◆ **WORK ORDER**
I'd ask you to write out the lines below exactly, with no images.

◆ **SUPPLIED MATERIAL**
════════════════
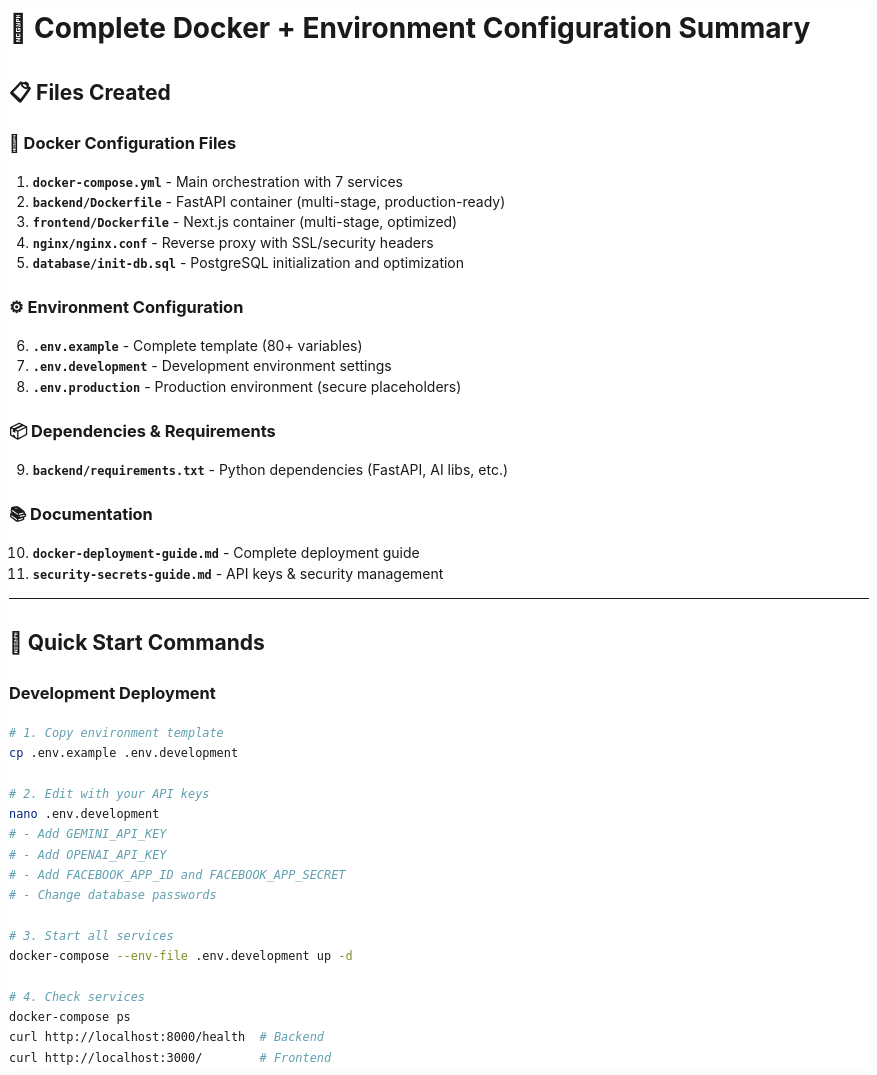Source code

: # 🐳 Complete Docker + Environment Configuration Summary

## 📋 Files Created

### **🐳 Docker Configuration Files**
1. **`docker-compose.yml`** - Main orchestration with 7 services
2. **`backend/Dockerfile`** - FastAPI container (multi-stage, production-ready)  
3. **`frontend/Dockerfile`** - Next.js container (multi-stage, optimized)
4. **`nginx/nginx.conf`** - Reverse proxy with SSL/security headers
5. **`database/init-db.sql`** - PostgreSQL initialization and optimization

### **⚙️ Environment Configuration**
6. **`.env.example`** - Complete template (80+ variables)
7. **`.env.development`** - Development environment settings
8. **`.env.production`** - Production environment (secure placeholders)

### **📦 Dependencies & Requirements**
9. **`backend/requirements.txt`** - Python dependencies (FastAPI, AI libs, etc.)

### **📚 Documentation**
10. **`docker-deployment-guide.md`** - Complete deployment guide
11. **`security-secrets-guide.md`** - API keys & security management

---

## 🚀 Quick Start Commands

### **Development Deployment**
```bash
# 1. Copy environment template
cp .env.example .env.development

# 2. Edit with your API keys
nano .env.development
# - Add GEMINI_API_KEY
# - Add OPENAI_API_KEY  
# - Add FACEBOOK_APP_ID and FACEBOOK_APP_SECRET
# - Change database passwords

# 3. Start all services
docker-compose --env-file .env.development up -d

# 4. Check services
docker-compose ps
curl http://localhost:8000/health  # Backend
curl http://localhost:3000/        # Frontend
```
════════════════
◆ **ANSWER SECTION**
Source code

: # 🐳 Complete Docker + Environment Configuration Summary

## 📋 Files Created

### **🐳 Docker Configuration Files**
1. **`docker-compose.yml`** - Main orchestration with 7 services
2. **`backend/Dockerfile`** - FastAPI container (multi-stage, production-ready)  
3. **`frontend/Dockerfile`** - Next.js container (multi-stage, optimized)
4. **`nginx/nginx.conf`** - Reverse proxy with SSL/security headers
5. **`database/init-db.sql`** - PostgreSQL initialization and optimization

### **⚙️ Environment Configuration**
6. **`.env.example`** - Complete template (80+ variables)
7. **`.env.development`** - Development environment settings
8. **`.env.production`** - Production environment (secure placeholders)

### **📦 Dependencies & Requirements**
9. **`backend/requirements.txt`** - Python dependencies (FastAPI, AI libs, etc.)

### **📚 Documentation**
10. **`docker-deployment-guide.md`** - Complete deployment guide
11. **`security-secrets-guide.md`** - API keys & security management

---

## 🚀 Quick Start Commands

### **Development Deployment**
```bash
# 1. Copy environment template
cp .env.example .env.development

# 2. Edit with your API keys
nano .env.development
# - Add GEMINI_API_KEY
# - Add OPENAI_API_KEY  
# - Add FACEBOOK_APP_ID and FACEBOOK_APP_SECRET
# - Change database passwords

# 3. Start all services
docker-compose --env-file .env.development up -d

# 4. Check services
docker-compose ps
curl http://localhost:8000/health  # Backend
curl http://localhost:3000/        # Frontend
```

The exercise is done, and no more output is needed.